Es posible, por ejemplo, que nos informen de que no hablamos nuestra “lengua materna” (a mí me lo han dicho absolutamente en serio) y que, por tanto, debemos estudiarla por nuestro propio bien, so pena de ser discriminados (positivamente discriminados, puesto que la intención no puede ser más loable) o, incluso, multados.

El extravío viene de una aplicación desatinada de ciertos principios socialdemócratas. En virtud del primero, los derechos civiles y políticos son letra muerta si no van acompañados de la correspondiente acción del poder para garantizar su efectividad (Estado Social, años 40).

El segundo error del que la izquierda debe arrepentirse es la alegre extensión de los derechos de las personas (vivas, reales) al universo de lo colectivo… los “pueblos” y de éste, al de las puras entelequias… “las lenguas”, las “religiones” (Descolonización, años 60).

Y el tercer desatino bienintencionado, íntimamente relacionado con los anteriores, es el que afirma que una sociedad inclusiva debe, no solo respetar, sino buscar acomodo a las minorías (étnicas, sociales, etc.) de forma que puedan alcanzar su pleno desarrollo incontaminado (Multiculturalismo, años 90).

Nada que objetar si no fuera porque la aplicación acrítica de los tres principios conduce, como todos los sueños de la razón, a monstruosidades tales como que la sociedad tenga que discriminar a favor de cualquier paranoia, siendo una de las más curiosas la de que los hablantes de una determinada lengua minoritaria ( una vez declarada como “propia” de quien la habla y de quien no, he ahí lo paranoico del asunto) tienen derecho a usarla allá donde lo deseen y consecuentemente, para que semejante derecho sea efectivo, los hipotéticos interlocutores pechan con el deber de aprenderla y usarla, lo que solo prospera si es impuesto coactivamente por el poder político.

Mediante esta alquimia totalitaria, lo “necesario” (algo que determina cada uno para sí) se transmuta en lo “obligatorio” (necesario, solo en la medida en que se quiera eludir el castigo) que no es lo mismo.

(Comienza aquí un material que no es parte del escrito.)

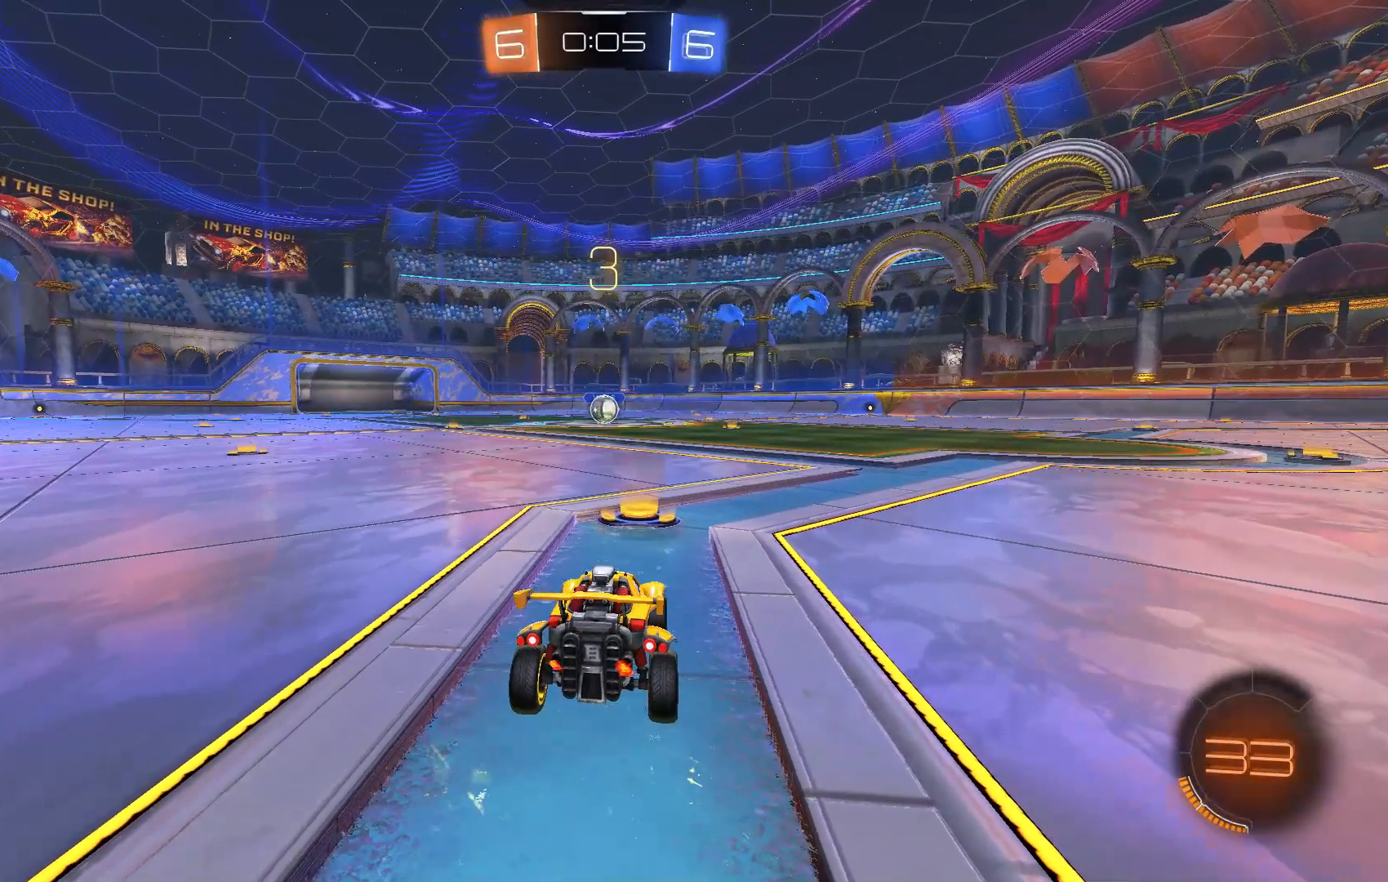
{"dt_ms": 500, "buttons": ["R2"], "left_stick": "center", "events": [[33, "R2", "down"]]}
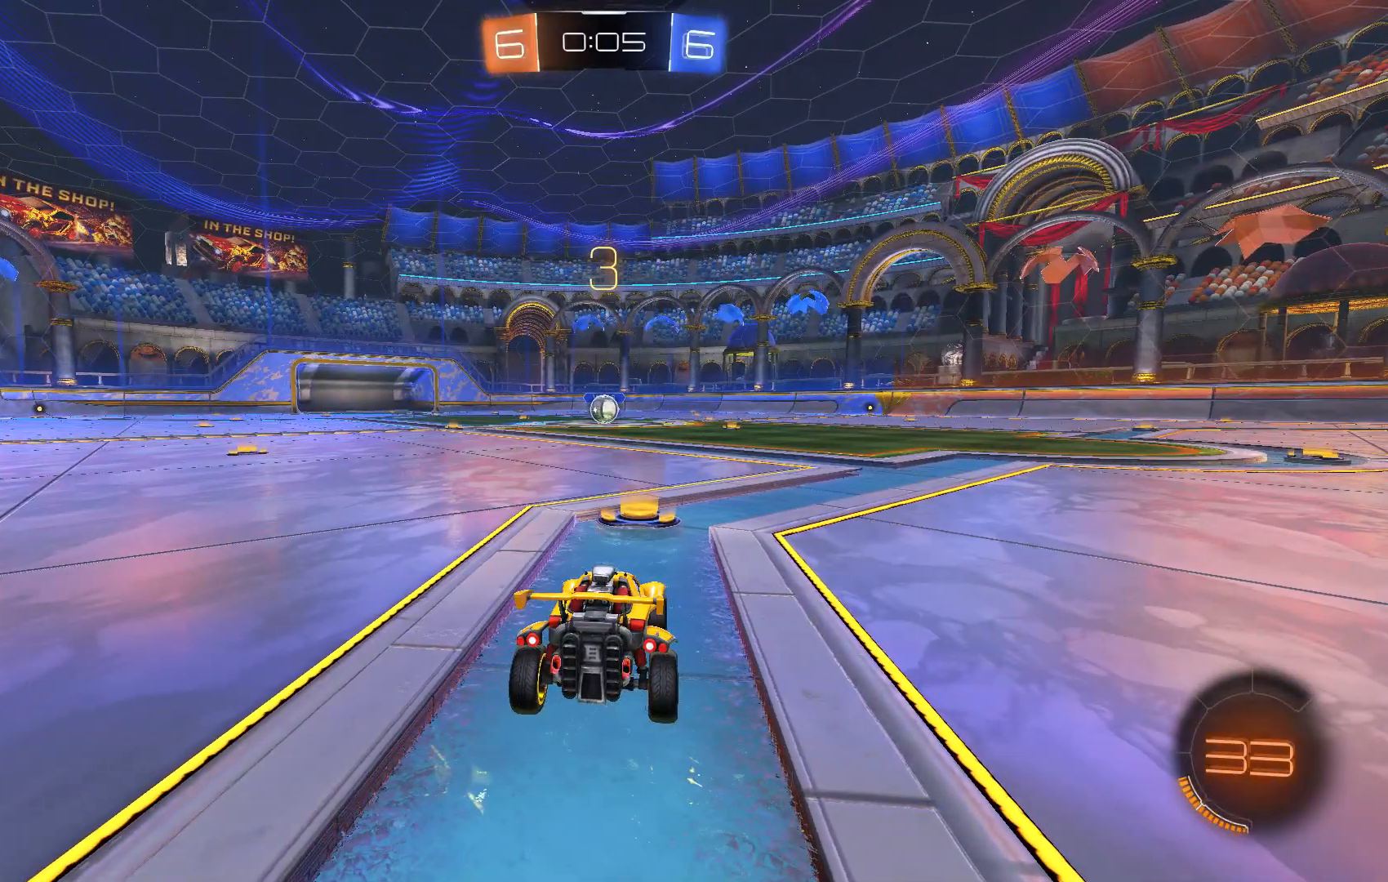
{"dt_ms": 500, "buttons": ["R2"], "left_stick": "center", "events": []}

Y quien habla de una lengua declarada propia por decisión política, habla de tantas y tantas correcciones políticas de cuya vigilancia se encargan entusiastas organizaciones e instituciones poco o nada controladas pero financiadas, eso sí, con dinero público que nos observan desde sus observatorios y desde sus púlpitos nos dicen lo que debemos pensar, decir y hacer. Sea en lo relativo al lenguaje, la historia, la educación, la cultura, la comida, la bebida, los vicios, las expresiones religiosas, los espectáculos públicos, etc.… hasta la ropa, por no hablar del sexo.

El caso es que, según la vieja lucha de clases ha salido por la puerta de la arena política, para bien o para mal, han sido estas paranoias singularistas las que han venido a enseñorearse del debate. Mientras, como era de imaginar, el poder financiero se troncha de risa.

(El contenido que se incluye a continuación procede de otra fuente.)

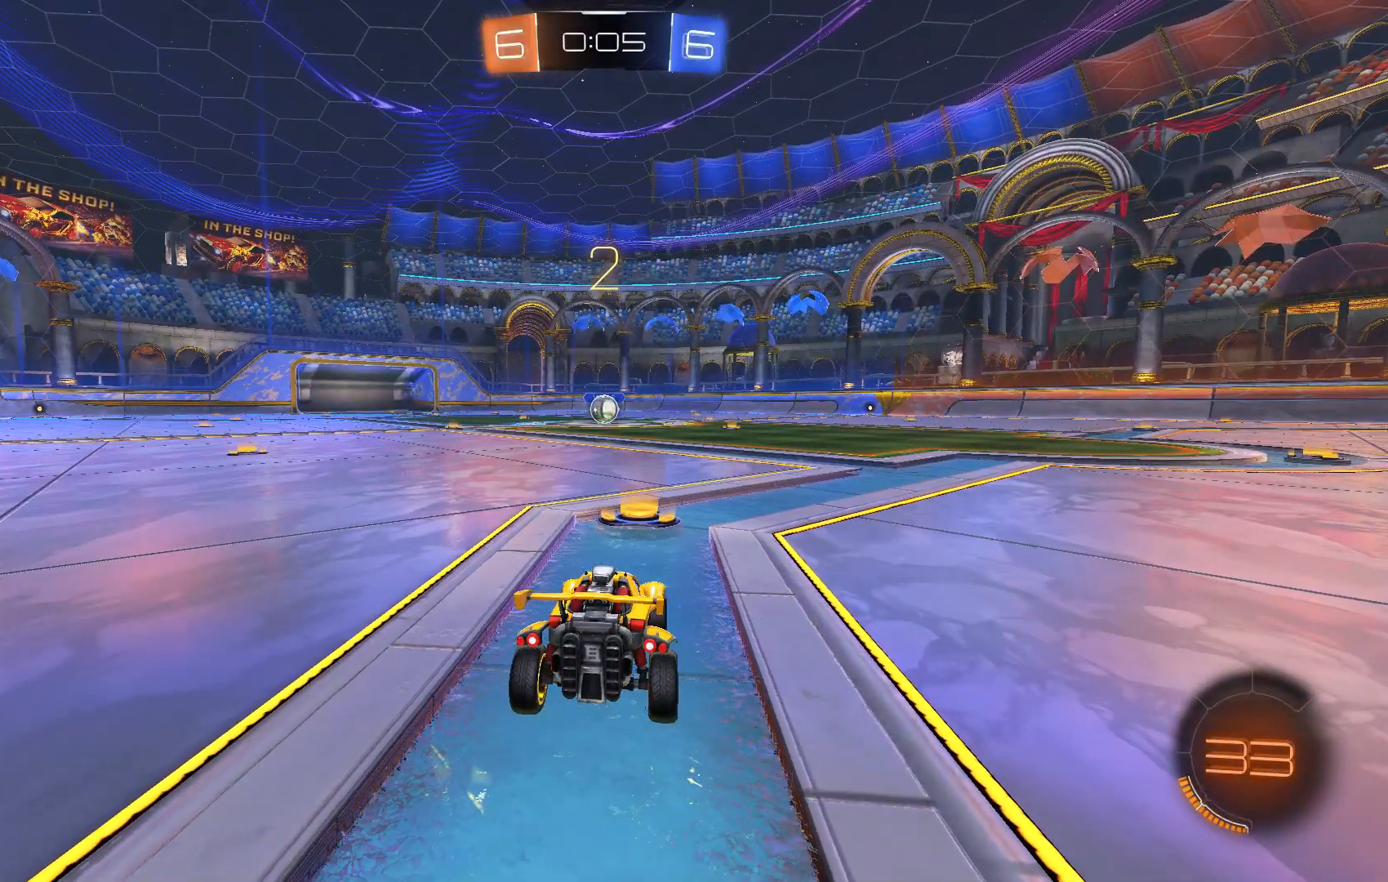
{"dt_ms": 500, "buttons": ["R2"], "left_stick": "center", "events": []}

2 respuestas a MIEDO A LOS BUENOS

  1. Silvia dice:

    Tienes toda la razón Rafa, es como si todo el mundo debiera pertenercer a un grupo, como si el individualismo estuviera castigado (perdón, no bien visto), ¿la lengua materna?, mi lengua materna es el castellano. Y ahora el wolof ¿qué te parece?, eso me hace pertenecer a un pequeño entorno. Además lo he elegido yo, nadie lo ha hecho por mi.